**Assignment**.
Match on the string "développement" in the entries below and return every matching line.

◇ ◇ ◇ ◇ ◇ ◇ ◇

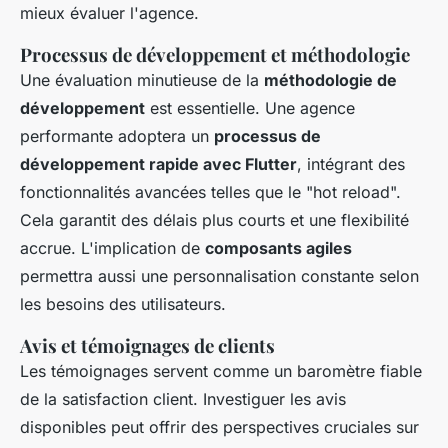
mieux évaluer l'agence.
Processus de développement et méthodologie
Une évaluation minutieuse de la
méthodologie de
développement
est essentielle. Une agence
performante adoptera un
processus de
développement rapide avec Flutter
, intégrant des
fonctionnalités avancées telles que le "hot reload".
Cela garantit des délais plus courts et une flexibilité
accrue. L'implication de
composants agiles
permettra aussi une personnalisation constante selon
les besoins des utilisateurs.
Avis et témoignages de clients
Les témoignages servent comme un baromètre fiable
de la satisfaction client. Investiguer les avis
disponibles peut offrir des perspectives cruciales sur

◇ ◇ ◇ ◇ ◇ ◇ ◇

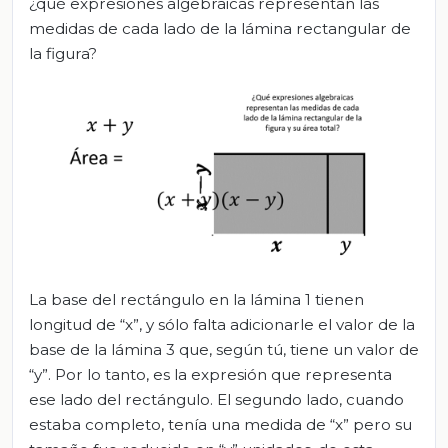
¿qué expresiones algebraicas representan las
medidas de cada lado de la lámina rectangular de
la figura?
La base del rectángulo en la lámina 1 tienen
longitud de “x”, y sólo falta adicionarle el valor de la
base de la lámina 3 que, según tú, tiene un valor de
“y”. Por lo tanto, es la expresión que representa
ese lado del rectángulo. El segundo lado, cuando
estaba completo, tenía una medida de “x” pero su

◇ ◇ ◇ ◇ ◇ ◇ ◇

**Answer space**.
Processus de développement et méthodologie
développement
développement rapide avec Flutter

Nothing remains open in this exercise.